The Wnt signaling pathway is a group of signal transduction pathways. They start from the proteins that transmit signals to cells through cell surface receptors. Specifically, the Wnt family secretes glycolipoproteins through transcriptional coactivators β-Catenin signals embryonic development and adult homeostasis. Signal transduction of the Wnt family is one of the basic mechanisms guiding cell proliferation, cell polarity, and cell fate during embryonic development and tissue homeostasis. Besides, the Wnt pathway mediates biological processes through classical or nonclassical pathways, which depends on the role of the cell cycle β-catenin in signal transduction. β-Catenin is the core component of the cadherin complex. Its stability is important for the activation of Wnt/ β-Catenin signaling is crucial. Furthermore, β-Catenin acts as the central hub of Wnt signaling through key protein-protein interactions with negative and positive effectors of the pathway.

Meanwhile, Wnt/β-Catenin signaling regulates key cell functions, including proliferation, differentiation, migration, genetic stability, apoptosis and stem cell renewal. In fact, APC in stem cells is absent or absent β-Catenin activation is essential for the formation of intestinal tumors. Therefore, it is necessary to block the drugs used in cancer treatment β-Catenin signaling has aroused great interest. Here, we will introduce a potent wnt/β-catenin signaling pathway inhibitor, Teplinovivint.

Teplinovivint is a Potent Wnt/β-Catenin Signaling Pathway Inhibitor.

To begin with, Teplinovivint is a potent wnt/β-catenin signaling pathway inhibitor. Nonetheless, Teplinovivint has anti-inflammatory activity and has the potential for tendinopathy research.

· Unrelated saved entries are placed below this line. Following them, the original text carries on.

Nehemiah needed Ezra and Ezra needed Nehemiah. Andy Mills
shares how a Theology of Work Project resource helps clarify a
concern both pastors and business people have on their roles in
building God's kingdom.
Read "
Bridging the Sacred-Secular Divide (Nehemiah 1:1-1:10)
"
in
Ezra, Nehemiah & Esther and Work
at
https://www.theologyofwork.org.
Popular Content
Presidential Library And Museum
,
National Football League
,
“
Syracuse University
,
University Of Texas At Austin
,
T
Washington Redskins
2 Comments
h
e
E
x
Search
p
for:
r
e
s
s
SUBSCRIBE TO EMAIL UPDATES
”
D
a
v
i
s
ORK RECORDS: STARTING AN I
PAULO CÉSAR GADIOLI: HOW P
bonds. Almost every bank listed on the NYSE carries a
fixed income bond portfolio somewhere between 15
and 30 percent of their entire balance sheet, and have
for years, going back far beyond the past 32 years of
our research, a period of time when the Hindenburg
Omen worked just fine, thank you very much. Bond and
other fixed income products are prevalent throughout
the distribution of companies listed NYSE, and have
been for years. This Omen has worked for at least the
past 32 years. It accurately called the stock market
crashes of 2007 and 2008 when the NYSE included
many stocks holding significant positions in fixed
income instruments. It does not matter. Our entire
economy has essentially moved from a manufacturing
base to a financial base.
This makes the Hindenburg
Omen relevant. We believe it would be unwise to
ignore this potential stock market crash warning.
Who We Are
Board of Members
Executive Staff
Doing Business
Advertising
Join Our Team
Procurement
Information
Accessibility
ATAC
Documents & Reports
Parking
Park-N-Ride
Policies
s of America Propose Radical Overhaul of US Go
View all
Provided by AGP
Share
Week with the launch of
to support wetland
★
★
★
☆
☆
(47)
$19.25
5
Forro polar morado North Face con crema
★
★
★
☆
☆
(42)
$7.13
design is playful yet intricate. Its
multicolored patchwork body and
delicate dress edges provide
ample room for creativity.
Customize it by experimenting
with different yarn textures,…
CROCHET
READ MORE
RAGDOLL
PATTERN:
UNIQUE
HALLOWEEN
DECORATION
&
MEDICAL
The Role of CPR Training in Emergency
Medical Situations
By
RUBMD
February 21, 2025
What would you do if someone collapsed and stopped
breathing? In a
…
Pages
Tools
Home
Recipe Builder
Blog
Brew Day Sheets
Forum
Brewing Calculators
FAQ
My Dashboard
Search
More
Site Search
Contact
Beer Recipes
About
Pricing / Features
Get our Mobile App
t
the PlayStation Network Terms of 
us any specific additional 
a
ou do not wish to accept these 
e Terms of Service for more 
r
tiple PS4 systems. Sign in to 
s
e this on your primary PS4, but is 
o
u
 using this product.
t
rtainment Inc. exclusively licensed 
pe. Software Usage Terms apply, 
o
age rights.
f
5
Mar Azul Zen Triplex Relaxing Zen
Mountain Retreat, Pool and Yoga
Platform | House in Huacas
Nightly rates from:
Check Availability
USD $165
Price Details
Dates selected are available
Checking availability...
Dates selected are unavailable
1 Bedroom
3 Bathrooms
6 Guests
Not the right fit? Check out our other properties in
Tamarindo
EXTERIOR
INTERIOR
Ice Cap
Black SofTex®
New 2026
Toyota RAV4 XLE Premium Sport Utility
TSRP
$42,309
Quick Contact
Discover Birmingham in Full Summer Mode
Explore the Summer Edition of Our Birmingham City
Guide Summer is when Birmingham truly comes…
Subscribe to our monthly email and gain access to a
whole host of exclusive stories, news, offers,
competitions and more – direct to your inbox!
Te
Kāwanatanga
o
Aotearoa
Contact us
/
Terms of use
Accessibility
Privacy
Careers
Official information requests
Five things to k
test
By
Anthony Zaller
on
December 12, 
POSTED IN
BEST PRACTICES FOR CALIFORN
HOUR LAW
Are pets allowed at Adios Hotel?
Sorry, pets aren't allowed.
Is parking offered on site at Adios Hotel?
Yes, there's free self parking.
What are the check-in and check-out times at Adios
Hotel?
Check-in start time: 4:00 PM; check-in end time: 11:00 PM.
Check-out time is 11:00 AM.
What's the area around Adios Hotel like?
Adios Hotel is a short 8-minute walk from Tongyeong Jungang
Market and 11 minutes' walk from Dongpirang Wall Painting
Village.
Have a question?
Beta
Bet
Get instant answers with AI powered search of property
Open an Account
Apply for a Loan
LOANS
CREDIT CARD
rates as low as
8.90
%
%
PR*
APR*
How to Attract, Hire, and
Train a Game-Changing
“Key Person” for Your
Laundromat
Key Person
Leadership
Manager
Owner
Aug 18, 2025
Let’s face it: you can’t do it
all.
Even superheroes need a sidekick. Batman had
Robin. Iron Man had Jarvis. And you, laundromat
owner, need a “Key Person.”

Next in importance, Teplinovivint with 0.0003-10 μM inhibits Wnt/p-catenin activity in human colorectal cancecell line (SW480) in a dose-dependent manner (EC₅₀=152.9 nM). Interestingly, Teplinovivint inhibits SW480 cells (EC₅₀=25 nM) and primary human mesenchymal stem cells (hMSCs; EC₅₀=10.377 μM). Importantly, Teplinovivint induced the expression of SCXA, TenacinC and Tenomodulin, in a dose-dependent manner with an EC₅₀ between 139-189 nM.

Once again, Teplinovivint with 10 mg/ml/day for 21 days via topical application causes amelioration of inflammation as well as tendon degeneration. Particularly, Teplinovivint results in a decrease of an inflammatory plasma biomarker, KC/GRO in the Collagenase-induced Tendon Injury Model. Obviously, Teplinovivint (1 mg/ml with 1% BA) has a T_max of 1 hour in plasma.

All in all, Teplinovivint is a potent wnt/β-catenin signaling pathway inhibitor.

References:

Vishal DESHMUKH, et al. Methods of using indazole-3-carboxamides and their use as wnt/b-catenin signaling pathway inhibitors. WO2018075858A1.